_Task details_
Only one stretch of the data should be retyped: the lines from the line containing "सुनत जुगल तन पुलक मन मगन सुमिरि गुन ग्राम॥6॥" through the line containing "weiterführenden Schulen". Keep pictures out of it.

───── Source data ─────

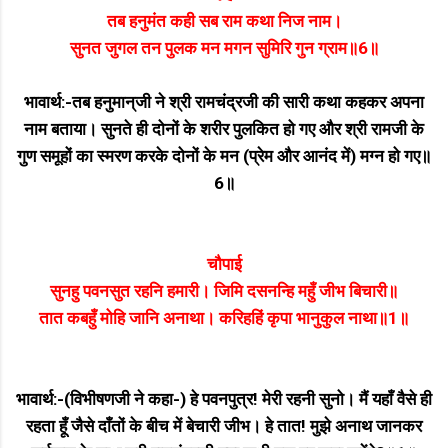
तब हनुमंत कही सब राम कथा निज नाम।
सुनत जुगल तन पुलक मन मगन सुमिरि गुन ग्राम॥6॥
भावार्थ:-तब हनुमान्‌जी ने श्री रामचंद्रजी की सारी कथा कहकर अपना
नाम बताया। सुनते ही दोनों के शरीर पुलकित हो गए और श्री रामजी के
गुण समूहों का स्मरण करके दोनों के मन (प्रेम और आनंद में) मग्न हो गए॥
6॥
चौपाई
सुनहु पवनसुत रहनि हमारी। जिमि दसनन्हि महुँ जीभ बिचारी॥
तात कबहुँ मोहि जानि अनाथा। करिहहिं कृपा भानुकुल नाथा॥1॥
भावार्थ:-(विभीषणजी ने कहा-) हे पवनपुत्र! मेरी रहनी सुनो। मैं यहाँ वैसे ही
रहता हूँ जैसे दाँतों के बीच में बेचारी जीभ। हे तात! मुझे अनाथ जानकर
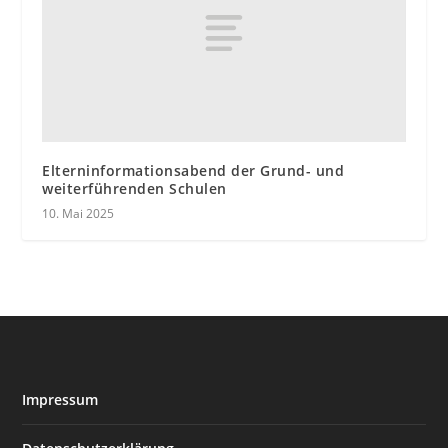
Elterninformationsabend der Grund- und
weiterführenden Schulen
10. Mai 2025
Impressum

─────
───── Source data ─────

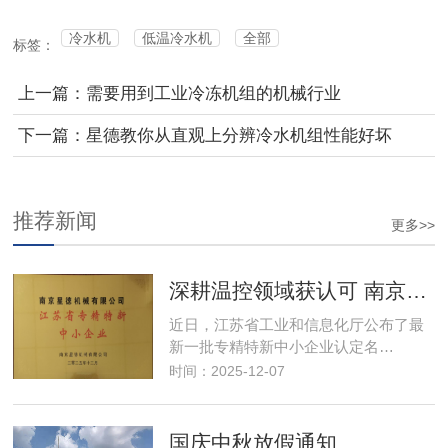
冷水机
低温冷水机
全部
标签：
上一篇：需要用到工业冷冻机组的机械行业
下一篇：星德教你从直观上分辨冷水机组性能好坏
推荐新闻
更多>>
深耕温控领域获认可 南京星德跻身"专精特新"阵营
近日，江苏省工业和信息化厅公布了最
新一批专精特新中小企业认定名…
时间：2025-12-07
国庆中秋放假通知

─────

_Solution to the problem_
सुनत जुगल तन पुलक मन मगन सुमिरि गुन ग्राम॥6॥
भावार्थ:-तब हनुमान्‌जी ने श्री रामचंद्रजी की सारी कथा कहकर अपना
नाम बताया। सुनते ही दोनों के शरीर पुलकित हो गए और श्री रामजी के
गुण समूहों का स्मरण करके दोनों के मन (प्रेम और आनंद में) मग्न हो गए॥
6॥
चौपाई
सुनहु पवनसुत रहनि हमारी। जिमि दसनन्हि महुँ जीभ बिचारी॥
तात कबहुँ मोहि जानि अनाथा। करिहहिं कृपा भानुकुल नाथा॥1॥
भावार्थ:-(विभीषणजी ने कहा-) हे पवनपुत्र! मेरी रहनी सुनो। मैं यहाँ वैसे ही
रहता हूँ जैसे दाँतों के बीच में बेचारी जीभ। हे तात! मुझे अनाथ जानकर
Elterninformationsabend der Grund- und
weiterführenden Schulen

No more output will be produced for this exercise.